Pudełko jest małe, mało kolorowe i kartowane, ale schludne. W środku znajdziemy pada oraz dwie nakładki na krzyżak. Jedna sprawia, że z krzyżaka robi się standardowy dżojstik druga to odpowiedź co by się stało gdyby ktoś grał trackballem w Alien Breeda.
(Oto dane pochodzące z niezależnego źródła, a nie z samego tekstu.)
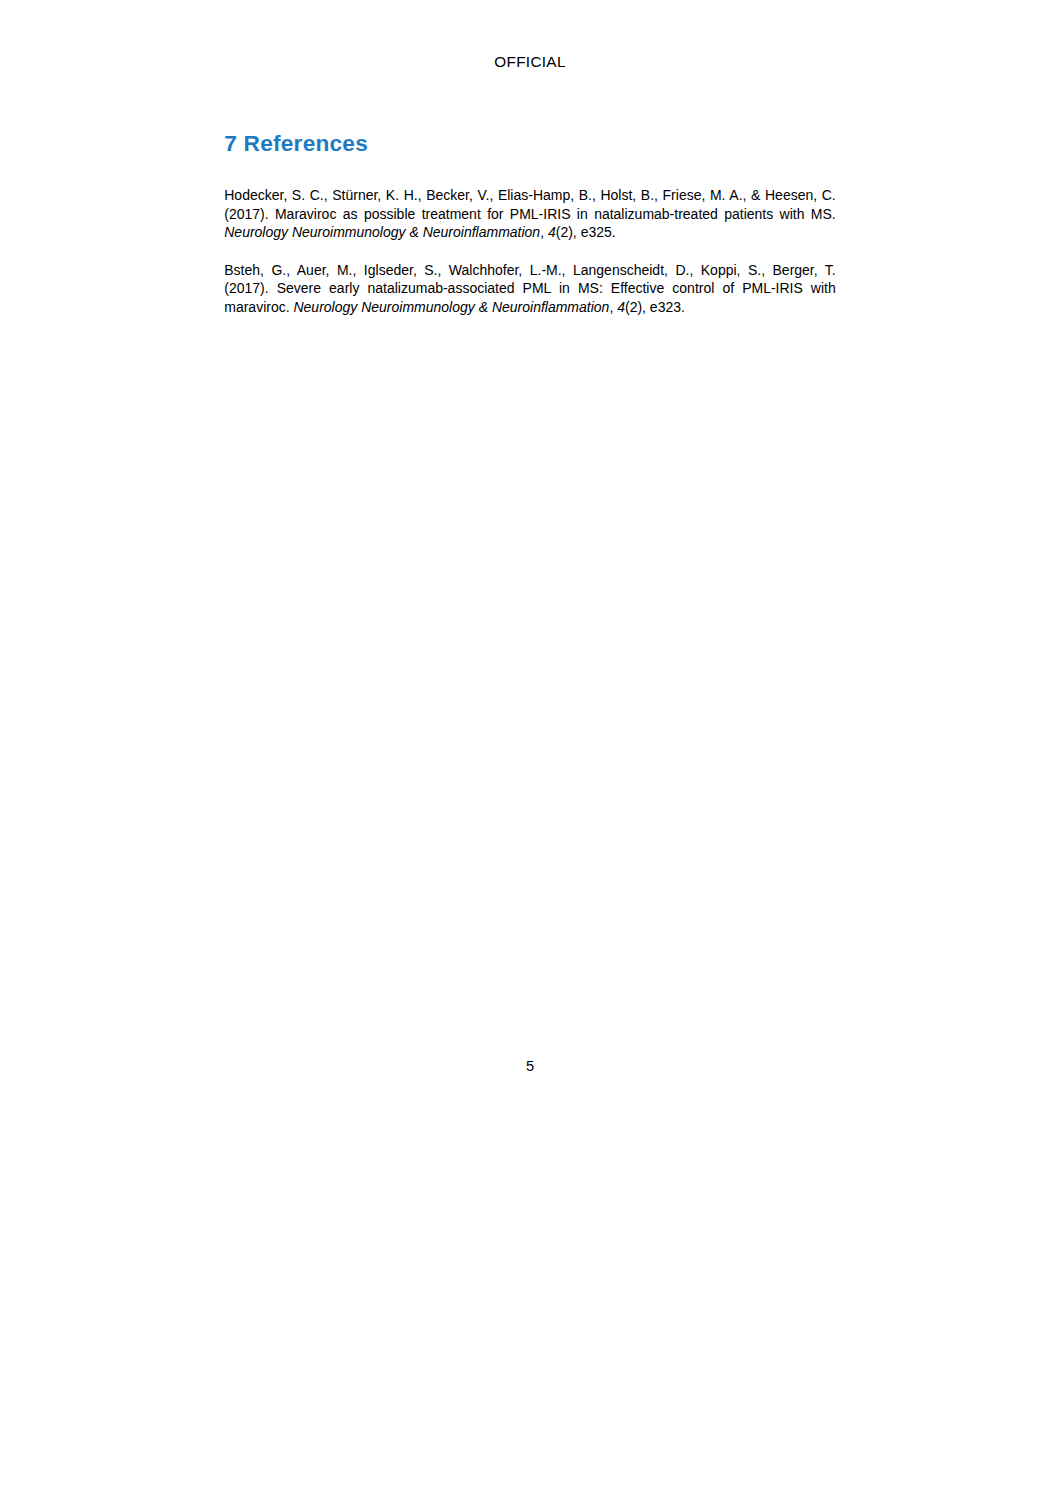OFFICIAL
7 References
Hodecker, S. C., Stürner, K. H., Becker, V., Elias-Hamp, B., Holst, B., Friese, M. A., & Heesen, C. (2017). Maraviroc as possible treatment for PML-IRIS in natalizumab-treated patients with MS. Neurology Neuroimmunology & Neuroinflammation, 4(2), e325.
Bsteh, G., Auer, M., Iglseder, S., Walchhofer, L.-M., Langenscheidt, D., Koppi, S., Berger, T. (2017). Severe early natalizumab-associated PML in MS: Effective control of PML-IRIS with maraviroc. Neurology Neuroimmunology & Neuroinflammation, 4(2), e323.
5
Sam pad przypomina mi trochę tego od Segi Mega Drive. Jest wykonany z plastiku, który sprawia wrażenie tandetnego, mimo to urządzenie jest wytrzymałe, nic się nie rozlatuje. Ciekawie (jak na Amigę) rozwiązano przyciski. Jeden to zwykły "fire" drugi działa jako "autofire", a trzeci to odpowiednik przycisku "turbo" z konsoli typu "Pegazus" i jeśli dobrze myślę to pady od MATT (jest jeszcze wersja pada dla CD32) są jedynymi, które mają taką funkcję dla Amigi.
Jak się go używa?
Może być - naprawdę nie ma co więcej pisać. Przetrwał takie gry jak Jaguar, Xenon II, Shadow Dancer i nic się złego nie stało dlatego przejdę do opisu zalet i wad.
Zalety:
- można kupić nowe urządzenie na gwarancji,
- autofire,
- ładne świecące się diody na padzie,
- o dziwo duża wytrzymałość.
Wady:
- to nie jest ergonomiczny pad jak ktoś ma duże dłonie nie będzie w stanie grać bez bólu,
- bardzo głośny krzyżak,
- tandetne wykończenie.
Na koniec
Jest to mój pierwszy pad do Amigi i chyba ostatni, wolę dżojstiki. Obiektywnie patrząc joypad spełnia swoją rolę po prostu w miarę dobrze ale szału nie ma. Ocena 6,5 na 10.